Murcian@s de dinamita

Pedro Cano, pintor de sentimientos

El pintor blanqueño Pedro Cano. | ANA MARTÍN

El pintor blanqueño Pedro Cano. | ANA MARTÍN / Por PASCUAL VERA

Pascual Vera

Pascual Vera

Si uno visita los Museos Vaticanos hay un momento en el que frente a un impresionante cuadro de Bacon puede observar otro igualmente impresionante, éste de un pintor murciano: Pedro Cano, que él tituló El abrazo, protagonizado por el Papa Juan Pablo II y el que fue su director espiritual, el cardenal Stefan Wyszyinki, una obra que tuvo ocasión el propio artista de entregar al mismísimo Pontífice, lo que da idea de la consideración que se tiene internacionalmente del artista blanqueño.

Desde el estudio de Pedro Cano se domina todo el pueblo de Blanca: los abigarrados tejados coronan un lugar que parece detenido en el tiempo, el río y esa sugerente huerta cuya feracidad ya fue cantada por los primeros árabes. Solo los tañidos de la campana de una iglesia cercana se atreven a romper, de cuando en cuando, un silencio que invita al recogimiento y al trabajo creativo. Una luz tamizada irrumpe a través de unas grandes cristaleras para iluminar la última adelfa que Pedro Cano está empeñado en hacer visible, extrayéndola del papel donde se encontraba prisionera e invisible. Era su último trabajo cuando lo visité hace años en su estudio.

Pedro Cano se impregnó de aquella naturaleza incluso antes de nacer, y la ha llevado consigo a todo el mundo.

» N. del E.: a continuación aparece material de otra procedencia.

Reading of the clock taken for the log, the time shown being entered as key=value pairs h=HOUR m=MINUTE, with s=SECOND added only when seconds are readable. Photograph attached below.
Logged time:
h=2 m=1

Sus colores, sus formas, la carnalidad que sabe insuflar a sus creaciones son rasgos que han sobrevivido a otras culturas, a otros parajes, a otras civilizaciones. Por más que de todos los lugares en los que ha estado haya tomado este viajero impenitente una suerte de halo vital que ha llevado a sus obras.

Pedro Cano parecía predestinado a dedicarse a lo que ha constituido su pasión desde siempre. Las telas de la tienda familiar lo introdujeron en un esplendoroso mundo de color antes de saber prácticamente hablar. Aquella caja de lápices de colores que le regalaron a los diez años, con los que comenzó a garabatear el pequeño universo que le rodeaba, la buena maestra que supo ver en aquel niño unas cualidades excepcionales, sus profesores de la Facultad de Bellas Artes madrileña, los viajes por Oriente y Occidente… Todo un universo y un tapiz entretejido de hechos y sucesos que acabó conformando la obra -también la vida, alguien sabe dónde empieza una y dónde acaba la otra?- de este pintor.

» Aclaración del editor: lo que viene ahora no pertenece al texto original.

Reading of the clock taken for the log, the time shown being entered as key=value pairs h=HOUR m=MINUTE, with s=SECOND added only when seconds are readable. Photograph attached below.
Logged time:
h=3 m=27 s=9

El artista aprendió desde muy niño a ser curioso. Tuvo la suerte de tener dos abuelos que incentivaron su imaginación: sobre todo Jesús Cano, el zurdo, que tenía una relación muy curiosa con África y contaba a aquel Pedro Cano niño unas historias muy exóticas que hacían vibrar sus sentidos de Infante. De alguna manera, inoculó esa curiosidad del viaje que ha acompañado a Pedro Cano durante toda su vida. Aquella curiosidad, que no hizo más que acrecentarse con el paso de los años, fue quizás la motivadora de que Pedro se adentrara más y más en el camino del arte, haciendo nacer en él la necesidad imperiosa de expresar sus sentimientos y convertirlo en el autor de esas imágenes casi imposibles que parecen detener el tiempo y el espacio y a las que el espectador se queda, indefectiblemente, atrapado.